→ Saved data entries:
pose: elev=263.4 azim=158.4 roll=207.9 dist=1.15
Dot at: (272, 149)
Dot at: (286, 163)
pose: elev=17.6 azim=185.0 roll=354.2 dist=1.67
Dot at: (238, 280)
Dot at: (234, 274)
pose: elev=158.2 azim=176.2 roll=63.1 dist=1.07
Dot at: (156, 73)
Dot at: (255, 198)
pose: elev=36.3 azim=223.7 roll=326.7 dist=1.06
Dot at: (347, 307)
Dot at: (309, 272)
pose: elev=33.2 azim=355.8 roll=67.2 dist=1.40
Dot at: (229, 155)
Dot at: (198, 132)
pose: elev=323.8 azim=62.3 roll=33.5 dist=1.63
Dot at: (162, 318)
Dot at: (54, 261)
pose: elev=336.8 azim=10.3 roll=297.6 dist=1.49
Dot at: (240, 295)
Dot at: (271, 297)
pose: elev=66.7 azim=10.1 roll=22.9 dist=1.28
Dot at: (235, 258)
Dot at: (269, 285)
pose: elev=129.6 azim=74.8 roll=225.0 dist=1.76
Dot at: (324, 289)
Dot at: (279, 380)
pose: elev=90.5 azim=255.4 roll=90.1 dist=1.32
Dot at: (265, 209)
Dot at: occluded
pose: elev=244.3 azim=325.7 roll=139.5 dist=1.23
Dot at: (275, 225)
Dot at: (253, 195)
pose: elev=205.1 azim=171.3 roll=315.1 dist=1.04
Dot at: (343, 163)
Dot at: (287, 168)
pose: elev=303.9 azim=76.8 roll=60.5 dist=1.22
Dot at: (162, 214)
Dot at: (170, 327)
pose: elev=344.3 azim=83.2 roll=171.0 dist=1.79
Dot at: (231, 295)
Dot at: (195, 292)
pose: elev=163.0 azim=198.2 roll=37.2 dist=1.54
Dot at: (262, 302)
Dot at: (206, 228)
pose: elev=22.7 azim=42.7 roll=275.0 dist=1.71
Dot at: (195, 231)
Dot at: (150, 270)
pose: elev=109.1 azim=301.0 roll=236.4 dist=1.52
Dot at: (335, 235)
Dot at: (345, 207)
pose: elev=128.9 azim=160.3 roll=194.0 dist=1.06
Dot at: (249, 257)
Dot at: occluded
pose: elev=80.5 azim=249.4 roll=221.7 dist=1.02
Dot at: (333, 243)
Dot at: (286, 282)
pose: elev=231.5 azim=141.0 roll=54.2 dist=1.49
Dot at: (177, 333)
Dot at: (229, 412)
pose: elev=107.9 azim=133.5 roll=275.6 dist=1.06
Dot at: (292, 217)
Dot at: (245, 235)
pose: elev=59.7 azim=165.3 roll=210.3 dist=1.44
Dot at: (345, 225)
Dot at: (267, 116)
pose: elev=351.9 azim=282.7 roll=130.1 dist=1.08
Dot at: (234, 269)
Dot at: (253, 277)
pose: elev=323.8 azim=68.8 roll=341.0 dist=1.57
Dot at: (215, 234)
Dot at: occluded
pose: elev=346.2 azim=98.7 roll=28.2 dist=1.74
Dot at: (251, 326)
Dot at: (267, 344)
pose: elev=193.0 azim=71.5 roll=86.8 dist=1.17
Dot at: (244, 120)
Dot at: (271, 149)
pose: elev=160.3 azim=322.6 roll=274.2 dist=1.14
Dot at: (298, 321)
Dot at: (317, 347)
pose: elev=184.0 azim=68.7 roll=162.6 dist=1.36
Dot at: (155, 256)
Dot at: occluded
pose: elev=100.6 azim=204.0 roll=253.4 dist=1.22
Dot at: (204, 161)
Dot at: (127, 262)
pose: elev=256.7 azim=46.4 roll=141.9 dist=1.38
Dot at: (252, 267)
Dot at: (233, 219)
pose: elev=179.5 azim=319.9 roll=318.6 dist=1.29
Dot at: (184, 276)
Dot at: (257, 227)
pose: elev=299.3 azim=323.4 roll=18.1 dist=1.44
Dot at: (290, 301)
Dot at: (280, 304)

→ Task statement: Copy out every one of the lines above again, character for character.

→ Finished task:
pose: elev=263.4 azim=158.4 roll=207.9 dist=1.15
Dot at: (272, 149)
Dot at: (286, 163)
pose: elev=17.6 azim=185.0 roll=354.2 dist=1.67
Dot at: (238, 280)
Dot at: (234, 274)
pose: elev=158.2 azim=176.2 roll=63.1 dist=1.07
Dot at: (156, 73)
Dot at: (255, 198)
pose: elev=36.3 azim=223.7 roll=326.7 dist=1.06
Dot at: (347, 307)
Dot at: (309, 272)
pose: elev=33.2 azim=355.8 roll=67.2 dist=1.40
Dot at: (229, 155)
Dot at: (198, 132)
pose: elev=323.8 azim=62.3 roll=33.5 dist=1.63
Dot at: (162, 318)
Dot at: (54, 261)
pose: elev=336.8 azim=10.3 roll=297.6 dist=1.49
Dot at: (240, 295)
Dot at: (271, 297)
pose: elev=66.7 azim=10.1 roll=22.9 dist=1.28
Dot at: (235, 258)
Dot at: (269, 285)
pose: elev=129.6 azim=74.8 roll=225.0 dist=1.76
Dot at: (324, 289)
Dot at: (279, 380)
pose: elev=90.5 azim=255.4 roll=90.1 dist=1.32
Dot at: (265, 209)
Dot at: occluded
pose: elev=244.3 azim=325.7 roll=139.5 dist=1.23
Dot at: (275, 225)
Dot at: (253, 195)
pose: elev=205.1 azim=171.3 roll=315.1 dist=1.04
Dot at: (343, 163)
Dot at: (287, 168)
pose: elev=303.9 azim=76.8 roll=60.5 dist=1.22
Dot at: (162, 214)
Dot at: (170, 327)
pose: elev=344.3 azim=83.2 roll=171.0 dist=1.79
Dot at: (231, 295)
Dot at: (195, 292)
pose: elev=163.0 azim=198.2 roll=37.2 dist=1.54
Dot at: (262, 302)
Dot at: (206, 228)
pose: elev=22.7 azim=42.7 roll=275.0 dist=1.71
Dot at: (195, 231)
Dot at: (150, 270)
pose: elev=109.1 azim=301.0 roll=236.4 dist=1.52
Dot at: (335, 235)
Dot at: (345, 207)
pose: elev=128.9 azim=160.3 roll=194.0 dist=1.06
Dot at: (249, 257)
Dot at: occluded
pose: elev=80.5 azim=249.4 roll=221.7 dist=1.02
Dot at: (333, 243)
Dot at: (286, 282)
pose: elev=231.5 azim=141.0 roll=54.2 dist=1.49
Dot at: (177, 333)
Dot at: (229, 412)
pose: elev=107.9 azim=133.5 roll=275.6 dist=1.06
Dot at: (292, 217)
Dot at: (245, 235)
pose: elev=59.7 azim=165.3 roll=210.3 dist=1.44
Dot at: (345, 225)
Dot at: (267, 116)
pose: elev=351.9 azim=282.7 roll=130.1 dist=1.08
Dot at: (234, 269)
Dot at: (253, 277)
pose: elev=323.8 azim=68.8 roll=341.0 dist=1.57
Dot at: (215, 234)
Dot at: occluded
pose: elev=346.2 azim=98.7 roll=28.2 dist=1.74
Dot at: (251, 326)
Dot at: (267, 344)
pose: elev=193.0 azim=71.5 roll=86.8 dist=1.17
Dot at: (244, 120)
Dot at: (271, 149)
pose: elev=160.3 azim=322.6 roll=274.2 dist=1.14
Dot at: (298, 321)
Dot at: (317, 347)
pose: elev=184.0 azim=68.7 roll=162.6 dist=1.36
Dot at: (155, 256)
Dot at: occluded
pose: elev=100.6 azim=204.0 roll=253.4 dist=1.22
Dot at: (204, 161)
Dot at: (127, 262)
pose: elev=256.7 azim=46.4 roll=141.9 dist=1.38
Dot at: (252, 267)
Dot at: (233, 219)
pose: elev=179.5 azim=319.9 roll=318.6 dist=1.29
Dot at: (184, 276)
Dot at: (257, 227)
pose: elev=299.3 azim=323.4 roll=18.1 dist=1.44
Dot at: (290, 301)
Dot at: (280, 304)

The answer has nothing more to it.